Records for the exercise START

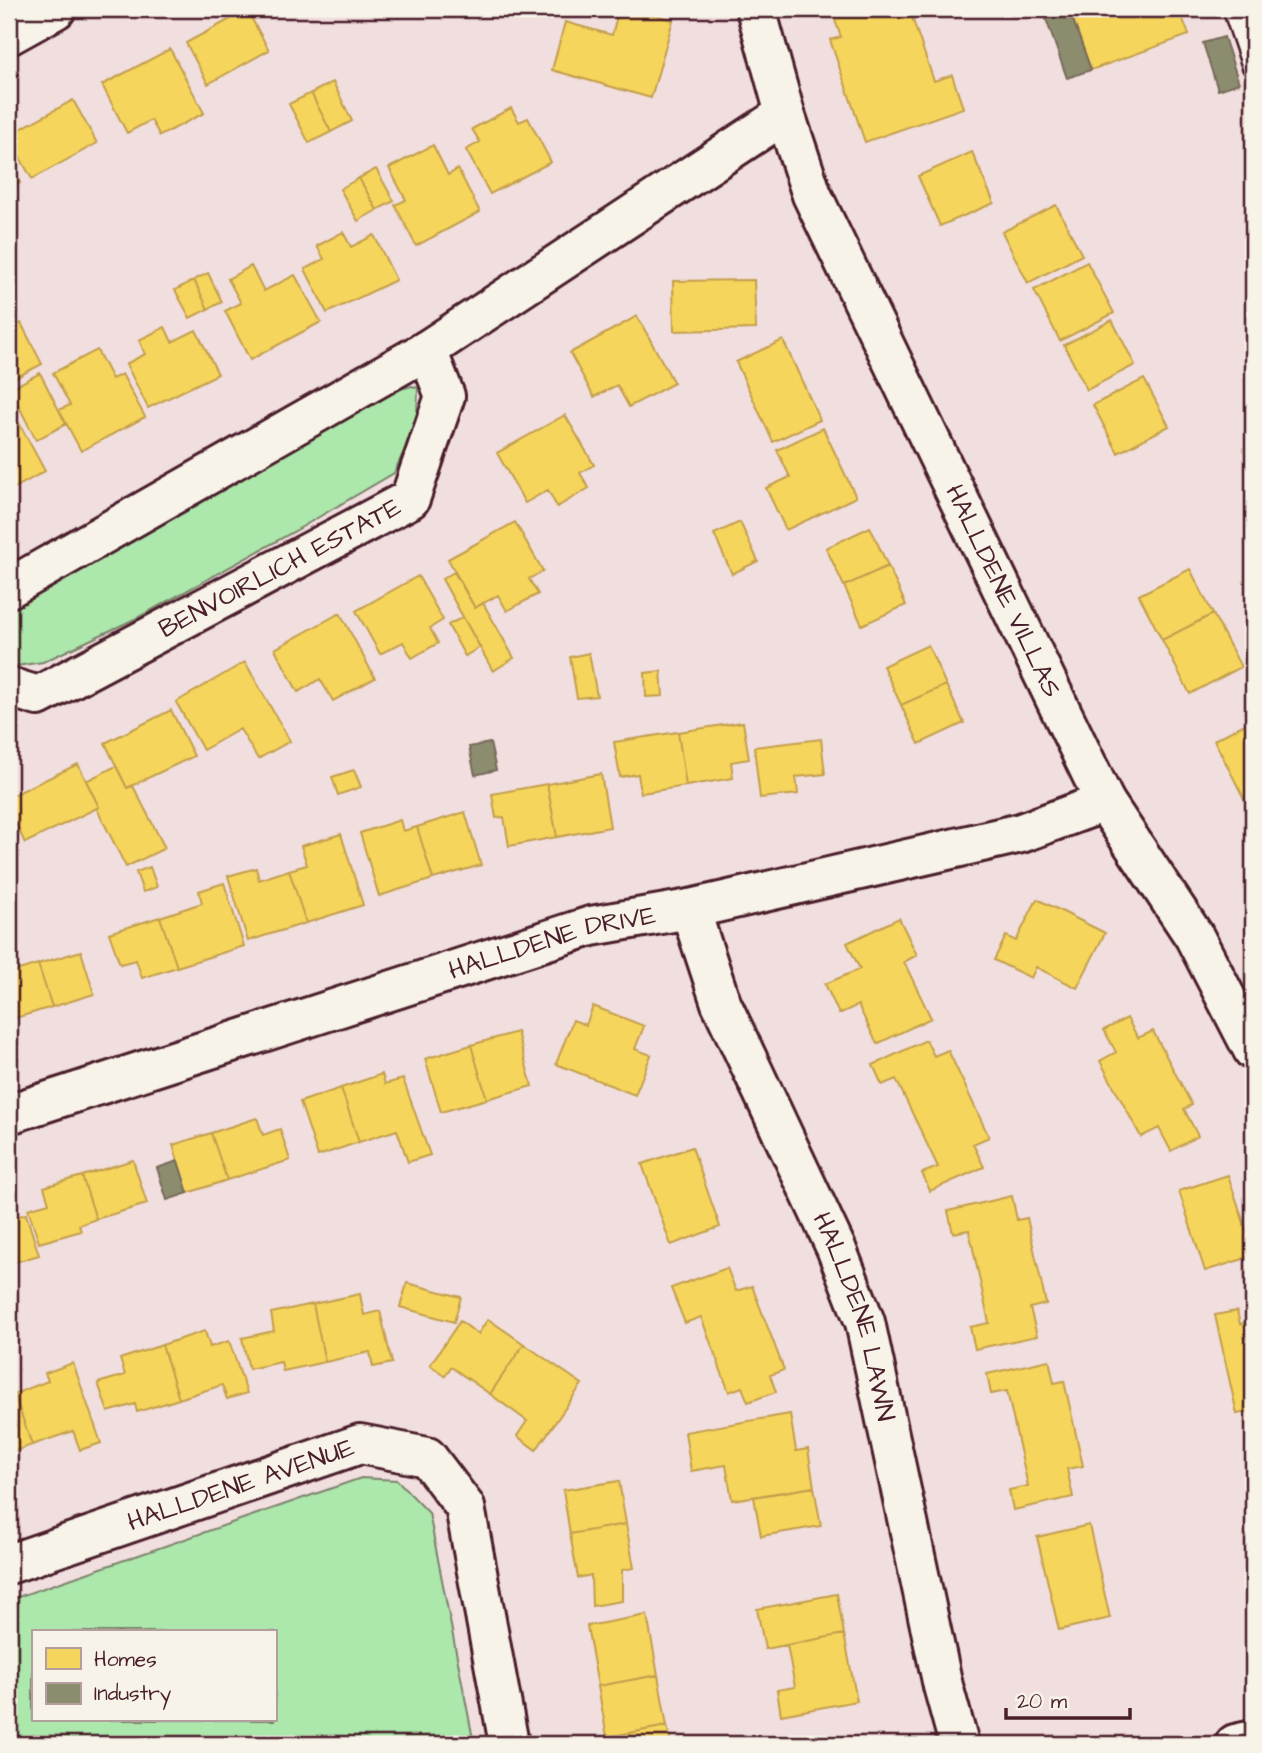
<svg xmlns="http://www.w3.org/2000/svg" width="1262" height="1753" viewBox="0 0 1262 1753" font-family="'Architects Daughter',sans-serif">
  <style>
    .green { fill: #ace7ac; stroke: #7b836c; stroke-width: 2; fill-rule: evenodd }
    .homes { fill: #f6d55c; stroke: #c29e4d; stroke-width: 2 }
    .industry { fill: #8c8c6e; stroke: #786b5a; stroke-width: 2 }
    .lines { fill: none; stroke-linecap: round; stroke-linejoin: round }
    .lane-casing { stroke: #4a1f2b; stroke-width: 26 }
    .street-casing { stroke: #4a1f2b; stroke-width: 44 }
    .secondary-casing { stroke: #4a1f2b; stroke-width: 44 }
    .lane { stroke: #f7f3e8; stroke-width: 21 }
    .street { stroke: #f7f3e8; stroke-width: 38 }
    .secondary { stroke: #f7f3e8; stroke-width: 38 }
    .labels { text-anchor: middle; dominant-baseline: central; stroke-width: 7; stroke-linejoin: round; paint-order: stroke }
    .street-label { font-size: 26px; fill: #4a1f2b; stroke: #f7f3e8 }
  </style>
  <rect width="100%" height="100%" fill="#f1dede"/>
  <filter id="ink" filterUnits="userSpaceOnUse"><feTurbulence type="fractalNoise" baseFrequency=".0143" numOctaves="2"/><feDisplacementMap in="SourceGraphic" scale="14" xChannelSelector="R" yChannelSelector="G"/><feConvolveMatrix kernelMatrix="1 2 1 2 8 2 1 2 1" color-interpolation-filters="sRGB"/></filter>
  <g filter="url(#ink)">
    <!-- green -->
    <path class="green" d="M412 386 418 388 417 417 405 449 394 473 295 531 139 617 43 662 9 667V609L400 389Z
      M361 1478 397 1480 429 1513 474 1744H9V1600ZM33 1632H275V1720H33Z"/>
    <!-- homes -->
    <path class="homes" d="M619 9H634L673 20 651 98 552 70 565 22 612 35Z
      M831 9H874L875 12 884 9H909L934 81 952 75 963 108 865 142 830 40 841 37Z
      M1105 9H1179L1189 35 1091 70 1073 20Z
      M247 10 269 50 208 84 186 43Z
      M170 49 204 113 160 136 151 120 127 133 102 85Z
      M333 82 352 121 331 132 311 93Z
      M311 93 331 132 309 143 289 104Z
      M73 100 97 143 32 179 9 138V135Z
      M511 108 519 122 528 118 551 162 490 194 466 150 480 142 472 129Z
      M433 145 448 175 458 169 480 212 416 246 395 205 406 200 389 168Z
      M972 152 994 203 940 226 918 176Z
      M9 163 20 183 9 190Z
      M376 169 394 201 377 210 359 178Z
      M359 178 377 210 358 221 340 189Z
      M1056 205 1082 255 1028 283 1002 232Z
      M343 232 351 247 374 235 396 280 327 313 305 269 324 259 317 246Z
      M1087 262 1114 313 1060 341 1034 290Z
      M251 266 264 291 295 275 321 322 250 360 225 311 241 303 228 279Z
      M208 273 222 302 208 309 194 280Z
      M194 280 208 309 190 318 175 290Z
      M754 280 756 329 674 331 673 281Z
      M637 316 674 383 629 407 617 385 594 397 570 353Z
      M1112 320 1135 365 1087 390 1064 345Z
      M21 323 42 364 9 381V329Z
      M165 327 172 342 196 330 218 374 148 408 126 364 145 354 139 340Z
      M783 340 820 420 773 442 736 362Z
      M97 350 112 379 122 374 145 417 81 451 59 410 70 405 53 373Z
      M40 373 66 424 36 440 10 389Z
      M1144 379 1169 426 1118 453 1093 405Z
      M565 415 594 465 580 473 589 488 557 507 548 490 525 503 497 453Z
      M19 423 45 471 9 491V429Z
      M823 428 856 497 786 530 766 488 790 477 777 450Z
      M515 522 543 571 529 579 538 594 507 611 498 595 475 608 448 559Z
      M740 522 758 561 732 574 714 534Z
      M870 527 888 566 844 586 826 548Z
      M888 566 906 605 862 625 844 586Z
      M1190 569 1213 614 1162 640 1139 595Z
      M454 572 475 608 483 603 514 658 493 671 442 579Z
      M418 576 443 620 430 628 438 643 412 658 403 642 380 654 356 611Z
      M340 613 375 678 333 701 320 679 298 692 275 649Z
      M1213 614 1241 667 1190 694 1162 640Z
      M463 617 480 647 465 656 448 625Z
      M928 645 946 685 901 705 883 666Z
      M589 653 597 696 577 698 570 657Z
      M245 662 290 741 258 759 240 729 203 750 176 702Z
      M661 671 663 696 646 697 645 673Z
      M946 685 964 723 919 744 901 705Z
      M171 710 194 756 127 788 105 743Z
      M1253 720V816L1214 740Z
      M743 722 749 759 731 762 733 778 686 786 678 732Z
      M678 732 686 786 641 793 638 774 620 777 614 742Z
      M821 739 825 774 796 777 798 794 760 798 754 747Z
      M78 764 99 807 25 843 9 809V797Z
      M116 766 127 788 133 786 165 848 126 867 97 809 99 807 86 781Z
      M354 770 361 787 338 795 332 777Z
      M601 774 610 827 557 837 547 784Z
      M547 784 557 837 509 846 504 817 496 818 492 794Z
      M465 812 481 865 433 879 417 827Z
      M400 820 403 831 417 827 433 879 379 896 360 833Z
      M341 834 363 905 306 923 289 870 307 865 301 846Z
      M150 867 157 887 143 892 136 872Z
      M256 868 259 880 289 870 306 923 248 941 228 876Z
      M224 883 244 946 177 967 160 917 202 903 199 891Z
      M1037 899 1105 933 1077 988 1036 967 1031 978 994 960 1006 936 1016 941Z
      M160 917 177 967 142 978 136 960 120 964 109 933Z
      M899 918 917 955 904 962 931 1018 877 1044 858 1005 839 1014 825 984 860 969 847 943Z
      M81 951 94 994 52 1007 38 964Z
      M38 964 52 1007 9 1020V973Z
      M593 1006 644 1026 635 1049 651 1055 635 1095 556 1064 573 1020 586 1025Z
      M1127 1018 1138 1038 1153 1031 1192 1105 1184 1109 1198 1136 1171 1151 1159 1128 1141 1137 1100 1061 1116 1052 1104 1030Z
      M517 1032 532 1086 487 1099 471 1045Z
      M926 1040 934 1056 948 1050 989 1137 973 1144 984 1167 930 1191 922 1173 938 1167 896 1079 882 1085 873 1065Z
      M471 1045 487 1099 441 1112 425 1059Z
      M382 1074 385 1084 403 1079 430 1155 408 1162 397 1130 359 1142 341 1088Z
      M341 1088 359 1142 318 1156 300 1102Z
      M257 1118 263 1135 280 1129 290 1160 227 1180 211 1133Z
      M211 1133 227 1180 188 1193 173 1145Z
      M692 1147 720 1227 671 1245 642 1164Z
      M133 1160 147 1204 96 1219 82 1176Z
      M1228 1175 1253 1250V1256L1205 1271 1179 1191Z
      M82 1176 96 1219 79 1225 81 1231 39 1243 28 1209 49 1203 44 1187Z
      M1012 1196 1017 1220 1027 1218 1046 1304 1030 1308 1037 1336 975 1349 970 1327 989 1323 969 1230 953 1233 948 1211Z
      M9 1208 12 1218 26 1214 39 1255 9 1264Z
      M727 1268 736 1291 752 1286 784 1370 770 1375 776 1392 748 1402 742 1387 729 1392 701 1317 685 1323 671 1288Z
      M407 1283 461 1297 454 1322 400 1307Z
      M360 1294 364 1315 380 1311 392 1363 373 1367 370 1352 325 1362 313 1304Z
      M313 1304 325 1362 283 1371 281 1362 249 1369 242 1338 274 1331 271 1313Z
      M1237 1311 1240 1324 1253 1321V1419L1252 1411 1237 1414 1215 1315Z
      M488 1319 524 1344 490 1394 451 1367 445 1376 430 1365 460 1321 478 1334Z
      M205 1331 210 1347 229 1341 247 1393 227 1399 222 1385 179 1399 162 1345Z
      M524 1344 582 1384 536 1450 517 1436 527 1421 490 1394Z
      M162 1345 179 1399 137 1412 135 1404 108 1412 98 1383 125 1375 120 1359Z
      M1049 1360 1054 1383 1064 1381 1083 1466 1067 1469 1073 1497 1013 1510 1009 1490 1028 1486 1007 1391 991 1394 987 1374Z
      M73 1363 101 1443 80 1450 73 1431 32 1445 14 1394 48 1381 45 1373Z
      M14 1394 32 1445 9 1453V1395Z
      M790 1414 796 1451 808 1449 814 1487 732 1500 726 1465 691 1471 685 1432Z
      M619 1481 626 1524 570 1534 563 1490Z
      M1251 1485H1253V1600H1252Z
      M814 1487 821 1526 761 1536 754 1497Z
      M626 1524 634 1568 622 1570V1601L592 1606 591 1575 578 1578 570 1534Z
      M1089 1525 1110 1618 1059 1630 1037 1537Z
      M837 1594 844 1634 765 1649 757 1609Z
      M647 1615 658 1675 598 1686 587 1626Z
      M844 1634 857 1701 781 1715 777 1690 795 1687 787 1645Z
      M658 1675 667 1726 607 1737 598 1686Z
      M667 1726 671 1744H599L598 1739Z"/>
    <!-- industry -->
    <path class="industry" d="M1065 9H1069L1091 70 1067 78 1045 16Z
      M1224 37 1239 83 1218 90 1203 43Z
      M490 743 496 770 475 775 469 747Z
      M178 1161 188 1193 167 1200 157 1168Z"/>
    <g class="lines">
      <defs>
        <path id="lane" d="M1234 9 1253 65"/>
        <g id="street">
          <path id="s1" d="M756 9 785 114 812 195 1105 802 1194 936 1253 1050"/>
          <path d="M9 588 427 350 785 114"/>
          <path id="s2" d="M9 687 38 696 410 499 445 396 427 350"/>
          <path id="s3" d="M690 909 721 1003 836 1248 865 1322 943 1686 959 1744"/>
          <path id="s4" d="M9 1114 591 926 690 909 1021 833 1105 802"/>
          <path id="s5" d="M9 1564 360 1444 427 1457 465 1507 509 1744"/>
          <path d="M1235 1744 1253 1740"/>
        </g>
        <path id="secondary" d="M9 35 56 9"/>
      </defs>
      <!-- lane casing -->
      <use href="#lane" class="lane-casing"/>
      <!-- street casing -->
      <use href="#street" class="street-casing"/>
      <!-- secondary casing -->
      <use href="#secondary" class="secondary-casing"/>
      <!-- lane -->
      <use href="#lane" class="lane"/>
      <!-- street -->
      <use href="#street" class="street"/>
      <!-- secondary -->
      <use href="#secondary" class="secondary"/>
    </g>
  </g>
  <g class="labels">
    <!-- street labels -->
    <g class="street-label">
      <text stroke="none"><textPath href="#s2" startOffset="304">BENVOIRLICH ESTATE</textPath></text>
      <text stroke="none"><textPath href="#s1" startOffset="634">HALLDENE VILLAS</textPath></text>
      <text stroke="none"><textPath href="#s4" startOffset="570">HALLDENE DRIVE</textPath></text>
      <text stroke="none"><textPath href="#s3" startOffset="441">HALLDENE LAWN</textPath></text>
      <text stroke="none"><textPath href="#s5" startOffset="245">HALLDENE AVENUE</textPath></text>
    </g>
  </g>
  <!-- margin -->
  <rect width="1262" height="1753" fill="none" stroke="#f7f3e8" stroke-width="35"/>
  <rect x="18" y="18" width="1227" height="1718" fill="none" stroke="#4a1f2b" stroke-width="2.5" filter="url(#ink)"/>
  <!-- legend -->
  <rect x="32" y="1630" width="245" height="91" fill="#f7f3e8" stroke="#b29e9c" stroke-width="2"/>
  <rect x="46" y="1648" width="35" height="21" fill="#f6d55c" stroke="#b29e9c" stroke-width="2"/>
  <text x="94" y="1666" font-size="21" fill="#4a1f2b">Homes</text>
  <rect x="46" y="1683" width="35" height="21" fill="#8c8c6e" stroke="#b29e9c" stroke-width="2"/>
  <text x="94" y="1700" font-size="21" fill="#4a1f2b">Industry</text>
  <!-- scale -->
  <path d="M1006 1708v10h124v-10" fill="none" stroke="#4a1f2b" stroke-width="3.5"/>
  <text x="1017" y="1708" font-size="21" fill="#4a1f2b" stroke="#f7f3e8" stroke-width="5" paint-order="stroke">20 m</text>
</svg>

Records for the exercise END

Everything starting at the line containing "M511 108 519" and ending at the line containing "M245 662 290" in the records above should be repeated exactly, and only that.

      M511 108 519 122 528 118 551 162 490 194 466 150 480 142 472 129Z
      M433 145 448 175 458 169 480 212 416 246 395 205 406 200 389 168Z
      M972 152 994 203 940 226 918 176Z
      M9 163 20 183 9 190Z
      M376 169 394 201 377 210 359 178Z
      M359 178 377 210 358 221 340 189Z
      M1056 205 1082 255 1028 283 1002 232Z
      M343 232 351 247 374 235 396 280 327 313 305 269 324 259 317 246Z
      M1087 262 1114 313 1060 341 1034 290Z
      M251 266 264 291 295 275 321 322 250 360 225 311 241 303 228 279Z
      M208 273 222 302 208 309 194 280Z
      M194 280 208 309 190 318 175 290Z
      M754 280 756 329 674 331 673 281Z
      M637 316 674 383 629 407 617 385 594 397 570 353Z
      M1112 320 1135 365 1087 390 1064 345Z
      M21 323 42 364 9 381V329Z
      M165 327 172 342 196 330 218 374 148 408 126 364 145 354 139 340Z
      M783 340 820 420 773 442 736 362Z
      M97 350 112 379 122 374 145 417 81 451 59 410 70 405 53 373Z
      M40 373 66 424 36 440 10 389Z
      M1144 379 1169 426 1118 453 1093 405Z
      M565 415 594 465 580 473 589 488 557 507 548 490 525 503 497 453Z
      M19 423 45 471 9 491V429Z
      M823 428 856 497 786 530 766 488 790 477 777 450Z
      M515 522 543 571 529 579 538 594 507 611 498 595 475 608 448 559Z
      M740 522 758 561 732 574 714 534Z
      M870 527 888 566 844 586 826 548Z
      M888 566 906 605 862 625 844 586Z
      M1190 569 1213 614 1162 640 1139 595Z
      M454 572 475 608 483 603 514 658 493 671 442 579Z
      M418 576 443 620 430 628 438 643 412 658 403 642 380 654 356 611Z
      M340 613 375 678 333 701 320 679 298 692 275 649Z
      M1213 614 1241 667 1190 694 1162 640Z
      M463 617 480 647 465 656 448 625Z
      M928 645 946 685 901 705 883 666Z
      M589 653 597 696 577 698 570 657Z
      M245 662 290 741 258 759 240 729 203 750 176 702Z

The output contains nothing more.